PUBLISHER'S SUMMARY: Dave Goulson became obsessed with wildlife as a small boy growing up in rural Shropshire, starting with an increasingly exotic menagerie of pets. When his interest turned to the anatomical, there were even some ill-fated experiments with taxidermy. But bees are where Goulson’s true passion lies—the humble bumblebee in particular.
      Once commonly found in the marshes of Kent, the English short-haired bumblebee went extinct in the United Kingdom, but by a twist of fate still exists in the wilds of New Zealand, the descendants of a few pairs shipped over in the nineteenth century. Dave Goulson’s passionate quest to reintroduce it to its native land is one of the highlights of a book that includes original research into the habits of these mysterious creatures, history’s relationship with the bumblebee, and advice on how to protect the bumblebee for future generations.
      One of the United Kingdom’s most respected conservationists and the founder of the Bumblebee Conservation Trust, Goulson combines lighthearted tales of a child’s growing passion for nature with a deep insight into the crucial importance of the bumblebee. He details the minutiae of life in the nest, sharing fascinating research into the effects intensive farming has had on our bee population and the potential dangers if we are to continue down this path.

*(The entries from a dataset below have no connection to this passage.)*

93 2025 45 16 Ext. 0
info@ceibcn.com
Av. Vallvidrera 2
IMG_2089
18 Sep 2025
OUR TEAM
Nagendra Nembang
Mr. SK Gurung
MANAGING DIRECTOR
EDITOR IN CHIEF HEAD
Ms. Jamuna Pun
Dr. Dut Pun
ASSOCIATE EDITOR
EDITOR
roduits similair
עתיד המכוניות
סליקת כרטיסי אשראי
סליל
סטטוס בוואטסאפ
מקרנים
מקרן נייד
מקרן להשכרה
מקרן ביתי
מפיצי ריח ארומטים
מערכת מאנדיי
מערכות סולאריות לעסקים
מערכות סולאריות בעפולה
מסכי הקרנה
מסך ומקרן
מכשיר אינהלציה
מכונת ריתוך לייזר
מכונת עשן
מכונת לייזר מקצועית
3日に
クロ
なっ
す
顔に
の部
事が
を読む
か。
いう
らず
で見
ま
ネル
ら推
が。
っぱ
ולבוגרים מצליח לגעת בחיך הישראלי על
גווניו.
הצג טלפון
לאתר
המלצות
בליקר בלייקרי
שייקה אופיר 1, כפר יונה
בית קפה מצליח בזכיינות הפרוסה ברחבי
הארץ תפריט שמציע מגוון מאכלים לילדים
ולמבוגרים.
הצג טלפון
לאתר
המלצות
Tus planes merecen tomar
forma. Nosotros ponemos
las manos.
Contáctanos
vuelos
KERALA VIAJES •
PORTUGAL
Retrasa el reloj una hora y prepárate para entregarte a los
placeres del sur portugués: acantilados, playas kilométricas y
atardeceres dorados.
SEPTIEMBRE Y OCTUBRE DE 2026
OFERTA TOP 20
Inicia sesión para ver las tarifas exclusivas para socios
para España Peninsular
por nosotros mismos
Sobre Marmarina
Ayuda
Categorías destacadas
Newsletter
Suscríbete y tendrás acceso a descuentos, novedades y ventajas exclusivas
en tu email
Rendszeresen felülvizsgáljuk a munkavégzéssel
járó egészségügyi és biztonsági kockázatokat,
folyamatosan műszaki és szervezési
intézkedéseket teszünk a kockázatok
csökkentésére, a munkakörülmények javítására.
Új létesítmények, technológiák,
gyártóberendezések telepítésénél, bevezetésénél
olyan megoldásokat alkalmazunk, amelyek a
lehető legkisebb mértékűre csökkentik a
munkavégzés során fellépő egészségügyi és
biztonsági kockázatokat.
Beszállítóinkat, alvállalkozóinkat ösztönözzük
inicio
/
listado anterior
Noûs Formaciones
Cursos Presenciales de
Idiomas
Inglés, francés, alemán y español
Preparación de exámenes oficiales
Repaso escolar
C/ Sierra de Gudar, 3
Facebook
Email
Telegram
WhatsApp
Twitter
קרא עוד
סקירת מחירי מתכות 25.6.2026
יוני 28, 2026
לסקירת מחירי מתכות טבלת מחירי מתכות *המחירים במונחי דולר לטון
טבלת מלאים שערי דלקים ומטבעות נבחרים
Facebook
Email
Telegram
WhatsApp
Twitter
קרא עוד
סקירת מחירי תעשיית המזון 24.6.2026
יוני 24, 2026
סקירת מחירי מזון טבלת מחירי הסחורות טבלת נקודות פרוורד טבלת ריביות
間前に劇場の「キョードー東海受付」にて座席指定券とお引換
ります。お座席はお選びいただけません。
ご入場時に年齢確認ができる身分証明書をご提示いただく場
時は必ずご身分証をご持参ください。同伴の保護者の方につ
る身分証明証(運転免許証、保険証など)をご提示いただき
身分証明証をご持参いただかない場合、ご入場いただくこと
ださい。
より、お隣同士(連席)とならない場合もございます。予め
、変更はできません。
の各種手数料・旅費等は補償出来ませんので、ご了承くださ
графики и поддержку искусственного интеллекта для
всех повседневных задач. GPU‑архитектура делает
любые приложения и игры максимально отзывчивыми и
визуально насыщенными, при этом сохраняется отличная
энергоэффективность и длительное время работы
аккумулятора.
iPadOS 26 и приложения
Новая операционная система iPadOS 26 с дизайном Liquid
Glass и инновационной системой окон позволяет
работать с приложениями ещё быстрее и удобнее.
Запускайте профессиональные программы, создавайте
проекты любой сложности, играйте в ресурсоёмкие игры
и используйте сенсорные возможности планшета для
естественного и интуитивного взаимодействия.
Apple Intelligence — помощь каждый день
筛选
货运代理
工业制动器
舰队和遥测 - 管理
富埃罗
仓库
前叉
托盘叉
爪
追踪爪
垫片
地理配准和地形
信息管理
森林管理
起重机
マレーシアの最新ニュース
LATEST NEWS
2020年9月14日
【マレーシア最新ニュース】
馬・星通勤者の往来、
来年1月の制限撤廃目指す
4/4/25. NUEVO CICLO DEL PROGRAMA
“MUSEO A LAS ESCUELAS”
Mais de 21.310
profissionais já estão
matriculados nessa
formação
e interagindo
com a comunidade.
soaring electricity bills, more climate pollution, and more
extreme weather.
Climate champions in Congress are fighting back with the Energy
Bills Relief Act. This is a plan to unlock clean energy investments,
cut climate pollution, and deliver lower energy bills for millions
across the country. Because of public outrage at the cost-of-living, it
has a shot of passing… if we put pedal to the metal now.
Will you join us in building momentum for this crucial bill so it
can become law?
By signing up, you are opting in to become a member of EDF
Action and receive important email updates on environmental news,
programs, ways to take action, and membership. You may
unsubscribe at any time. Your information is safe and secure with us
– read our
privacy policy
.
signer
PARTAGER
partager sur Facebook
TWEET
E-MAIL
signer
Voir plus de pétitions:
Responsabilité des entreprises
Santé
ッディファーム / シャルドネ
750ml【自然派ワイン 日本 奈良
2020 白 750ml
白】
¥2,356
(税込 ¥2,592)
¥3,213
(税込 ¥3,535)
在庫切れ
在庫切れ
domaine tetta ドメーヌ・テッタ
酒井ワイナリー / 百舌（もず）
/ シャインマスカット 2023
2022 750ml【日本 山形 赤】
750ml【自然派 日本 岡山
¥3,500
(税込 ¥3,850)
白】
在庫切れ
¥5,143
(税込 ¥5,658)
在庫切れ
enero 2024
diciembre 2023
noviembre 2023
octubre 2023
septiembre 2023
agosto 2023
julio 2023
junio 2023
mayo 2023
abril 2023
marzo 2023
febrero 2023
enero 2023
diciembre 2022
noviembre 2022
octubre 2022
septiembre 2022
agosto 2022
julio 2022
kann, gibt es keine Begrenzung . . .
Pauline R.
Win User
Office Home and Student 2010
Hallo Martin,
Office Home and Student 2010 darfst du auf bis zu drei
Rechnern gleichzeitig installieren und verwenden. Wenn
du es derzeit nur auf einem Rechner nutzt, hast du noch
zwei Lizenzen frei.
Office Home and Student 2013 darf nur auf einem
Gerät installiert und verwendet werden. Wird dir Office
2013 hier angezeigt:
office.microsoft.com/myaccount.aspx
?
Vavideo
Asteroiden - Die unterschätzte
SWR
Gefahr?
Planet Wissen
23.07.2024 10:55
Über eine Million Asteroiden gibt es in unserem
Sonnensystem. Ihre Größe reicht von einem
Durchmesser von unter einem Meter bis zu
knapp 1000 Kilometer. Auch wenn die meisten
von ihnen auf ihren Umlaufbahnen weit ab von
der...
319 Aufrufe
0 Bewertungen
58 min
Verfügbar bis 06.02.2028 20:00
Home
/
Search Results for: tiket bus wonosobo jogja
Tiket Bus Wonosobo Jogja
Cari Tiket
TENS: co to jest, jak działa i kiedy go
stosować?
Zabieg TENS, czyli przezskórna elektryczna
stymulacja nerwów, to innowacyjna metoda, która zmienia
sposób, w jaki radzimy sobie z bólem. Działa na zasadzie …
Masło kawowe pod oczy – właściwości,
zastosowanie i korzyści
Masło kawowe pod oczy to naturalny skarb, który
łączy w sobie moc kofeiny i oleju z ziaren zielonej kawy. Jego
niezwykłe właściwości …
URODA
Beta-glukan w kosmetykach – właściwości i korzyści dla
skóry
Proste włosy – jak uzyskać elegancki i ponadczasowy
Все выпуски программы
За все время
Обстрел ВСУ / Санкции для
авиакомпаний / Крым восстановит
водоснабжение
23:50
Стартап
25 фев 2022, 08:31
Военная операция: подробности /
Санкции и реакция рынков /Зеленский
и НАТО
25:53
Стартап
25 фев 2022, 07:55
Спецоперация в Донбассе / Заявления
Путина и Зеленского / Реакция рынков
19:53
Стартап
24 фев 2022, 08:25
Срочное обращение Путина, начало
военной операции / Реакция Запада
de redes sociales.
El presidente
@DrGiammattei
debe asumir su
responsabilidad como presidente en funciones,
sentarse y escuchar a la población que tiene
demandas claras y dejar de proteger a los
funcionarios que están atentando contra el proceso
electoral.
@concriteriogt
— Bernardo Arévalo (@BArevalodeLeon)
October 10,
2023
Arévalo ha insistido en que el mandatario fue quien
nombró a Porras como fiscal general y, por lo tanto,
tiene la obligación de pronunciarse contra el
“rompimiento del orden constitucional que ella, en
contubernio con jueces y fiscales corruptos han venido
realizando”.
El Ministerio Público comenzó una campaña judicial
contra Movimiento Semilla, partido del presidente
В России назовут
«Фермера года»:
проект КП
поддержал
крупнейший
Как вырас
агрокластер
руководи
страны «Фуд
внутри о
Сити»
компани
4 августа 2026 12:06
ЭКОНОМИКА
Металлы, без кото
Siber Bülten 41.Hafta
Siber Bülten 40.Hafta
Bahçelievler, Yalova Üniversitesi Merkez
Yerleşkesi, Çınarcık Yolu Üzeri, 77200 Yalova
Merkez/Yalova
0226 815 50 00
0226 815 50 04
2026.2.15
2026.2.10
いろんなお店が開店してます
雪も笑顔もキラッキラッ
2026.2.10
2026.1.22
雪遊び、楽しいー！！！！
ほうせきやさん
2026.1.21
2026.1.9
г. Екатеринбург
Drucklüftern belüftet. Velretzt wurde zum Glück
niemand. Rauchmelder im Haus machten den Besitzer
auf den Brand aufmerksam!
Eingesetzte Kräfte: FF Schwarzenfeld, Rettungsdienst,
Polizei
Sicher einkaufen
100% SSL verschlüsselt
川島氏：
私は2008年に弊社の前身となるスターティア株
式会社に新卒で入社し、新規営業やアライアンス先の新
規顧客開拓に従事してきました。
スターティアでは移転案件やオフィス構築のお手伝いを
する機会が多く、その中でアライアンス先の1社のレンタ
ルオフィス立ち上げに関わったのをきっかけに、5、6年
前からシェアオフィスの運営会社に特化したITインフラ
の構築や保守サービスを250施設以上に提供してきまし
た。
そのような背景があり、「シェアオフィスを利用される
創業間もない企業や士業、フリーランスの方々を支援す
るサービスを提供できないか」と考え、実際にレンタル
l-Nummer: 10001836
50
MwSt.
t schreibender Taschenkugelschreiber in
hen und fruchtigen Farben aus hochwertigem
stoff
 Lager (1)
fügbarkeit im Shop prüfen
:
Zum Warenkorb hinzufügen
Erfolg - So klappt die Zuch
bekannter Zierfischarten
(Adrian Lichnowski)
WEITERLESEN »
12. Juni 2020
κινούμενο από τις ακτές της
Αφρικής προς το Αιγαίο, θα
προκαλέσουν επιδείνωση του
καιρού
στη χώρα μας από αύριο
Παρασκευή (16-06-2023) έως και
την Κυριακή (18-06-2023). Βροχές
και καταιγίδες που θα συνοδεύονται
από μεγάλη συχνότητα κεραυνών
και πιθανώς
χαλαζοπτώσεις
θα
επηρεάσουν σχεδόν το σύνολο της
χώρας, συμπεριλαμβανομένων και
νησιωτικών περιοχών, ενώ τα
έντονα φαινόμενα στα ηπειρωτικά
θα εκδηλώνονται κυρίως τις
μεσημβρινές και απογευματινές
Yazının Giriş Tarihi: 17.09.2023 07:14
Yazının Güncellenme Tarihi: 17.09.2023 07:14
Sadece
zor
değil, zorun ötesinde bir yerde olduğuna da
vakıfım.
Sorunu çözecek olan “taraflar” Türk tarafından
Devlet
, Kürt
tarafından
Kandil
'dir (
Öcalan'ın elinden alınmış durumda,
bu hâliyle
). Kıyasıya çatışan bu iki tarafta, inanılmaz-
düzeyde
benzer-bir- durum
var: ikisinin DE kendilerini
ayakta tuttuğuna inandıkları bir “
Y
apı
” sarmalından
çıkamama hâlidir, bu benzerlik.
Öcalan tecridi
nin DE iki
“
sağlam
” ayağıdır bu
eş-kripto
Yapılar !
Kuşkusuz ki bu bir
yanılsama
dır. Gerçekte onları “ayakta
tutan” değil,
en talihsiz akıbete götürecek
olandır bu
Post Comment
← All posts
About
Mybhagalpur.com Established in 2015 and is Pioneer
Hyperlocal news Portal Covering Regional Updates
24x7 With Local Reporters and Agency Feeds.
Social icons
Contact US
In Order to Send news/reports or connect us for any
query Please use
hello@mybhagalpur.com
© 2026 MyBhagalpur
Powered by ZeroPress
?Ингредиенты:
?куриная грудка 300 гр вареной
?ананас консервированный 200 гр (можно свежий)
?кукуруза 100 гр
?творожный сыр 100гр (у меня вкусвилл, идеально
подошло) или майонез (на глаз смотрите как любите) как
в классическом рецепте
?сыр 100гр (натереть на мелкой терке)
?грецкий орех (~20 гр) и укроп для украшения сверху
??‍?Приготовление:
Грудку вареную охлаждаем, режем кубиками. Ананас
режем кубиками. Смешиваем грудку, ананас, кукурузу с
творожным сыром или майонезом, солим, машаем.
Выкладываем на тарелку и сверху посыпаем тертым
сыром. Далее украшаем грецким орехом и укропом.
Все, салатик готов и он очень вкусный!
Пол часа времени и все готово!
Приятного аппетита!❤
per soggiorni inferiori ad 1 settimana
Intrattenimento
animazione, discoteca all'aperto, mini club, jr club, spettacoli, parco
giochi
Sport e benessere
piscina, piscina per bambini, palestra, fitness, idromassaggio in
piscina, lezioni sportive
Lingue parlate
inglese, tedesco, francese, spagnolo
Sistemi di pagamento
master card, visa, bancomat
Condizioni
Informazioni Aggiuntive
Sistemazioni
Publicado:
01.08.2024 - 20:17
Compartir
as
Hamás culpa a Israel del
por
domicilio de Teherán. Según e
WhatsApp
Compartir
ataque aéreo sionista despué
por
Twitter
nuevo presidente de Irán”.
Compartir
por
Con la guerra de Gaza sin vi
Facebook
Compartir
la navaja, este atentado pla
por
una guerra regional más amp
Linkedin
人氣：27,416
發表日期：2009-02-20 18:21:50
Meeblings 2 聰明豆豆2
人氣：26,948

RECOMMENDATION: Fans of bumblebees should enjoy this book.

Monday, April 14, 2014

The Weekly Birdbooker Report

                                           Photo copyright: Joe Fuhrman

My WEEKLY Birdbooker Report can be found here: http://www.scilogs.com/maniraptora/birdbooker-report-316/

Friday, April 11, 2014

New Title


1) Bertozzi, Nick. Shackleton: Antarctic Odyssey. 2014. First Second. Paperback: 128 pages. Price: $16.99 U.S.
PUBLISHER'S SUMMARY: Ernest Shackleton was one of the last great Antarctic explorers, and he led one of the most ambitious Antarctic expeditions ever undertaken. This is his story, and the story of the dozens of men who threw in their lot with him - many of whom nearly died in the unimaginably harsh conditions of the journey. It's an astonishing feat - and was unprecedented at the time - that all the men in the expedition survived.
     Shackleton's expedition marked the end of a period of romantic exploration of the Arctic and the Antarctic, and this is as much a book about the encroaching modern world as it is about travel. But Nick Bertozzi has documented this remarkable journey with such wit and fiendish attention to detail that it's impossible not to get caught up in the drama of the voyage. Shackleton is a phenomenal accompaniment to Bertozzi's earlier graphic novel about great explorers, Lewis & Clark.
RECOMMENDATION: For ages 12 and Up. An entertaining way to introduce older children to this chapter of polar exploration.